There is an eerie pause before the voice returns, sounding more bitter than enraged. “You are lucky that you are who you are. There is still fun to be had at your expense. I will forget that you’re overstepping your bounds and that your family has become an annoyance. Perhaps you need a lesson, little puppy.”
“My family?” Ian asks as the hallway begins to twist. “What do you mean by my family?”

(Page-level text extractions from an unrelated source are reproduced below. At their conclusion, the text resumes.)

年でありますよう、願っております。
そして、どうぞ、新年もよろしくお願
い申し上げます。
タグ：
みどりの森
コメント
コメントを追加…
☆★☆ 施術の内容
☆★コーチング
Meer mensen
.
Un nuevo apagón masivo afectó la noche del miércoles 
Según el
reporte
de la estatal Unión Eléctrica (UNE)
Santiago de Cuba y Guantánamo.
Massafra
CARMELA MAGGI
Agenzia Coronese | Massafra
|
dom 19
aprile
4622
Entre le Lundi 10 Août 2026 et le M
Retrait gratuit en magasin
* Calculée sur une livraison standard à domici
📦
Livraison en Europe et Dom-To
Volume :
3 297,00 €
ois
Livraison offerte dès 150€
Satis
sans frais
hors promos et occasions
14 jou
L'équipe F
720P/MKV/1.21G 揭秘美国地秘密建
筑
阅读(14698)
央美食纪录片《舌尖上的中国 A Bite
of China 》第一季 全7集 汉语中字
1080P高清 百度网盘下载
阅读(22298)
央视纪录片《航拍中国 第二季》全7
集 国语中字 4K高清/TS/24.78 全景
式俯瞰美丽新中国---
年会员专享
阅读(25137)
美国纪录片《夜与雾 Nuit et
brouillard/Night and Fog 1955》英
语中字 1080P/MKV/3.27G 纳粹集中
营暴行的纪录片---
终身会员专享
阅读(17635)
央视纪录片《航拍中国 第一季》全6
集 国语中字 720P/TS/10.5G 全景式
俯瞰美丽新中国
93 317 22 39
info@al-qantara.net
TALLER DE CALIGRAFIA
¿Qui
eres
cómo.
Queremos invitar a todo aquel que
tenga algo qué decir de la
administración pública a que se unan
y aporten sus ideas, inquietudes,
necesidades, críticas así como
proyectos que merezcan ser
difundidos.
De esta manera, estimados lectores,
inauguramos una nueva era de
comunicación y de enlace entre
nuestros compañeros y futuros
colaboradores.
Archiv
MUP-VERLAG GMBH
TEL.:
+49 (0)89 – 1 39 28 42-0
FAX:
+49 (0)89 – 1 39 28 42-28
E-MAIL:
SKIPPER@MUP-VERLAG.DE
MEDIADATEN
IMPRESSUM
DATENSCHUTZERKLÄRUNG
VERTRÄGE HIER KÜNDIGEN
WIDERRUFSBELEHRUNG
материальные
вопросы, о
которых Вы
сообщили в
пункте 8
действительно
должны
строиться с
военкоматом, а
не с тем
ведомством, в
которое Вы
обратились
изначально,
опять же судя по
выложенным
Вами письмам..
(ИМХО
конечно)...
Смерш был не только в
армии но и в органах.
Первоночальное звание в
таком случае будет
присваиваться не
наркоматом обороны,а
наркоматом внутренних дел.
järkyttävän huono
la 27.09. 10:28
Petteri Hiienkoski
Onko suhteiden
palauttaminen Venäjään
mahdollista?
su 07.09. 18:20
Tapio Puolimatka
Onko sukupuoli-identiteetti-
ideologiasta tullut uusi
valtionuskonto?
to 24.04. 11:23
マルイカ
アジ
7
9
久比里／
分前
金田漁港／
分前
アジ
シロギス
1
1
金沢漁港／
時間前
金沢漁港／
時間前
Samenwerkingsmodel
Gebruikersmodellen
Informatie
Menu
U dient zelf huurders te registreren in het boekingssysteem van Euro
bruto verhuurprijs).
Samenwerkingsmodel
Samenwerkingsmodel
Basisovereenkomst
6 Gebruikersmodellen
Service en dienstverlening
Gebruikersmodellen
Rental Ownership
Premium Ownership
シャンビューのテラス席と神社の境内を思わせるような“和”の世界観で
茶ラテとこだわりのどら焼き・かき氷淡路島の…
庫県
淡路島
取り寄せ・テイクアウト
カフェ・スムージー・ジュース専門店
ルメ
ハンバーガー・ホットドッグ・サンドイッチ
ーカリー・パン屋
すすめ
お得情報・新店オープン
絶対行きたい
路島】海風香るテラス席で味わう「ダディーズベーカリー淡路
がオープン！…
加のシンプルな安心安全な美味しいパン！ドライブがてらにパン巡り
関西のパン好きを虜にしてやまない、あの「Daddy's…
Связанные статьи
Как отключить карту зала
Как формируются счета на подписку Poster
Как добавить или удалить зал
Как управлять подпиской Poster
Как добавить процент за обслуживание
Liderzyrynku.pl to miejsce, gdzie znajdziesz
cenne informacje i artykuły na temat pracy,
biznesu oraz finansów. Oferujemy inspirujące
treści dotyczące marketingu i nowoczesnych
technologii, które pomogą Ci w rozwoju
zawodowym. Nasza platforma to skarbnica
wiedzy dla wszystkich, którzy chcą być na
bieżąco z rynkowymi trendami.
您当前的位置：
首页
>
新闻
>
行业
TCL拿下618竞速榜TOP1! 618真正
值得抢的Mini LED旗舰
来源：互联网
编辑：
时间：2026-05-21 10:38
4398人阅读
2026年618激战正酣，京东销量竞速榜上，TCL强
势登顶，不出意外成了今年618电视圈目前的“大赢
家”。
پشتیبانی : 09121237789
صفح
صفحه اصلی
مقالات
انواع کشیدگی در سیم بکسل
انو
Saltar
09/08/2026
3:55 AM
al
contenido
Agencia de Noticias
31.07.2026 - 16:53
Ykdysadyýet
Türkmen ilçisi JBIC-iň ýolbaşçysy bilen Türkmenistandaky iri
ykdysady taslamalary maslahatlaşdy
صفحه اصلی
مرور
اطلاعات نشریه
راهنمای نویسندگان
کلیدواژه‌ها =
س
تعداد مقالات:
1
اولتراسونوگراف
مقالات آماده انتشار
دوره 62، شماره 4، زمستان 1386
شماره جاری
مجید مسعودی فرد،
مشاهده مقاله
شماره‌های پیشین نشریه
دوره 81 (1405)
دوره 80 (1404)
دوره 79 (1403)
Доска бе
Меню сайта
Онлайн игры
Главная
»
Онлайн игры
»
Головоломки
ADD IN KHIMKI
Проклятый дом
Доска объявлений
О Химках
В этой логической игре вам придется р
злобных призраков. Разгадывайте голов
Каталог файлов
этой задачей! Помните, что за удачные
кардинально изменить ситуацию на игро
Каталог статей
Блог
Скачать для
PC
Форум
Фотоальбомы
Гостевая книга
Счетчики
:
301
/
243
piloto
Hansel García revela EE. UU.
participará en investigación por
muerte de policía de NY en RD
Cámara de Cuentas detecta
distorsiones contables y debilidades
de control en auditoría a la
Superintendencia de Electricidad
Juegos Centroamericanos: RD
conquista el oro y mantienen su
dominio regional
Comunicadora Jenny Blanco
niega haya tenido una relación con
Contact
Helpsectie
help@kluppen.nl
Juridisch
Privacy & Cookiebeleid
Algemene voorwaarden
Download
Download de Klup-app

Fire drips out of the ceiling lights and oozes along the rising floor while doors shatter from the pressure. Tiles crack and send splinters flying into the opposite walls, the holes bleeding like fresh bullet wounds. Ian closes his eyes in the hope of the hallucinations going away, but he still feels the world tilt around him. As if the building is being turned on its side, the ground becomes increasingly steep and impossible for the young man to maintain his balance. He clings to a door frame and looks down to see the elevator open like a hungry maw. There is nothing inside the lift and it patiently waits for Ian to lose his grip.
“I promise to behave if you stop this right now,” he begs while Raven’s Hold trembles. “Just leave my family alone.”
The hallway violently spins and stops with a jolt that breaks Ian’s hold on the door. He tumbles down the hallway, his clothes slashed by jagged barbs that blend into the tiles. The hungry elevator gurgles as its potential meal builds speed and leaves a trail of blood along the floor. Curled into a ball and shivering in fear, Ian prepares to fall into the looming abyss. Instead, he slams into the elevator doors with enough force to daze him. Sprawled in the hallway, he gazes at his pristine surroundings and curses at the ghost’s faint laughter.
“That wasn’t funny,” Ian mutters while checking his clothes and skin for damage.
“I’m easily amused,” the voice states with another chuckle. “Though I don’t want you to see your present too early. Time to sleep again.”
The elevator opens to release the empty gurney that slams into Ian and shoves him down the hallway. He is rammed into the solid wall, which leaves him gasping for air. With the creak of metal and the popping of screws, the cart stands on its back wheels and flexes its front legs as if they are arms. It dances around like a boxer and throws a few feints, the roar of a crowd appearing out of a nearby intercom. More amused than scared, Ian can only make a nervous cough before he is punched in the face and knocked out.